MLModelScope considers model specification as a resource that’s consumed and is versioned with dependence on the weights, pre/post-processing, and the framework. Multiple versions of models can exist within the system. For example, the same version of a model deployed on different machines can be used to provide load balancing. The model specfication (also called a model manifest) is defined with the following format:

name: InceptionNet # name of your model
version: 1.0 # version information in semantic version format
framework: # the framework to use
  name: MXNet # framework for the model
  version: ^0.1 # framework version constraint
container: # containers used to perform model prediction
  # multiple platforms can be specified
  amd64: # if unspecified, then the default container for the framework is used
    gpu: raiproject/MLModelScope-mxnet:amd64-cpu
    cpu: raiproject/MLModelScope-mxnet:amd64-gpu
    cpu: raiproject/MLModelScope-mxnet:ppc64le-gpu
    gpu: raiproject/MLModelScope-mxnet:ppc64le-gpu
description: >
  An image-classification convolutional network.
  Inception achieves 21.2% top-1 and 5.6% top-5 error on the ILSVRC 2012 validation dataset.
  It consists of fewer than 25M parameters.
references: # references to papers / websites / etc.. describing the model
# license of the model
license: MIT
# inputs to the model
  # first input type for the model
  - type: image
    # description of the first input
    description: the input image
    parameters: # type parameters
      dimensions: [1, 3, 224, 224]
  # the type of the output
  type: feature
  # a description of the output parameter
  description: the output label
    # type parameters
before_preprocess: >
preprocess: >
after_preprocess: >
before_postprocess: >
postprocess: >
after_postprocess: >
model: # specifies model graph and weights resources
  graph_path: Inception-BN-symbol.json
  weights_path: Inception-BN-0126.params
    false # if set, then the base_url is a url to an archive
    # the graph_path and weights_path then denote the
    # file names of the graph and weights within the archive
attributes: # extra network attributes
  kind: CNN # the kind of neural network (CNN, RNN, ...)
  training_dataset: ImageNet # dataset used to for training
  published_accuracy: xxx # the accuracy published in paper
  expected_accuracy: xxx # the accuracy measured by MLModelScope
  manifest_author: abduld

Meta Information

A model manifest contains some meta-information to identify the model such as: name, description, model version, references, and licence. Extra meta-information can be specified as a key-value map withing the attributes fields.

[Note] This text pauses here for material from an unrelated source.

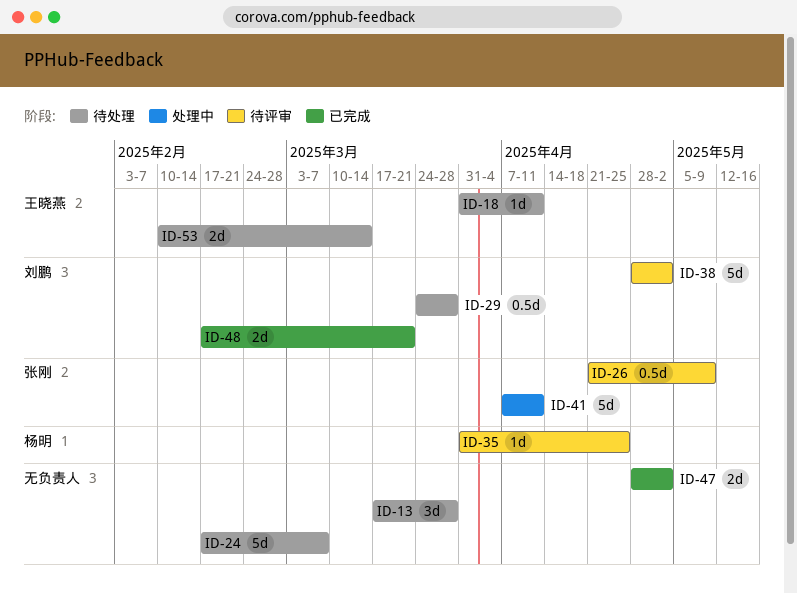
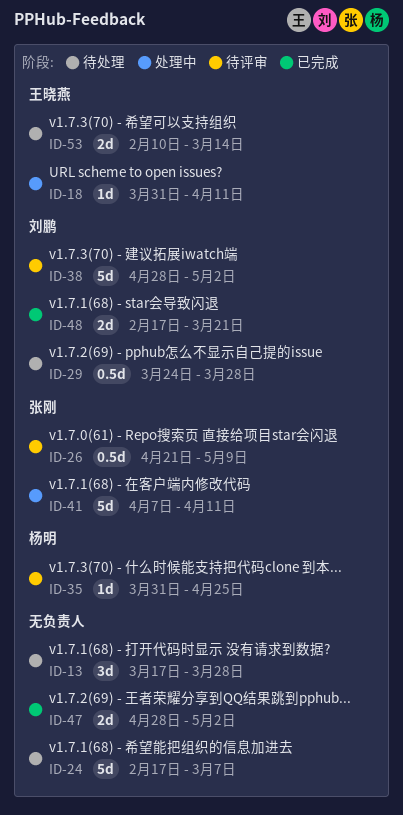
ID-18, status: 待处理 -> 处理中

Each neural network model is associated with a framework. The combination of framework name and semantic version form a constraint which is solved by the MLModelScope framework (more information is found in the Resolving Framework section). This allows models to be vendored for each framework version. This is specifically important to support framework versions which break backward compatibility. An error occurs if MLModelScope cannot resolve the framework.

!> Note the model version is unrelated to the framework version.

Docker Containers

A user may wish to run a model within a different container than the one defined for the framework. This can be because the model requires extra pieces of software and/or custom layers. If a docker container is not specified, then the container defined for the resolved framework is used, otherwise the container specified supersedes the one defined by the framework.

The containers currently must be published on the Dockerhub registry. An error is returned if no container is found.

Pre- and Post-Processing Code

A model manifest author can specify operations to occur before or after model inference. Defining code in the preprocess or post-process fields nullifies the automatic pre- and post-processing steps that MLModelScope does — images are not auto-resized for example. This allows the manifest author to perform custom operations that are required by the model, without making modifications to the inference engine. The pre-processing code gets executed on the input code before it’s fed into the model inference engine (the same is for the post-processing code).

Model Resources

Model resources are stored within the cloud and are downloaded on demand. MLModelScope hosts its builtin models using S3, but any HTTP entry point or GIT resource is supported.

Input and Output Types

A model’s inputs and output are defined within the manifest.


An image can be encoded in PNG, JPEG, or GIF format.

An image type can have one or more of the following parameters:

  1. dimensions specifies the dimensions of the image. The image is auto-resized to the specified dimensions if no pre- or post-processing code is set.
  2. mean specifies the mean value (or vector) to be subtracted from each pixel to normalize the image. Zero is used if unspecified.
  3. color_space TODO

Resolving Framework

A model requires a compatible framework. The compatible framework versions is specified in the framework > version field using semantic version format. MLModelScope generates a constraint using the semantic version and uses the highest version that satisfies the constraint. Although not advised, a model has “latest” value in the framework > version field, then the latest advertised framework is used to perform inference on the model.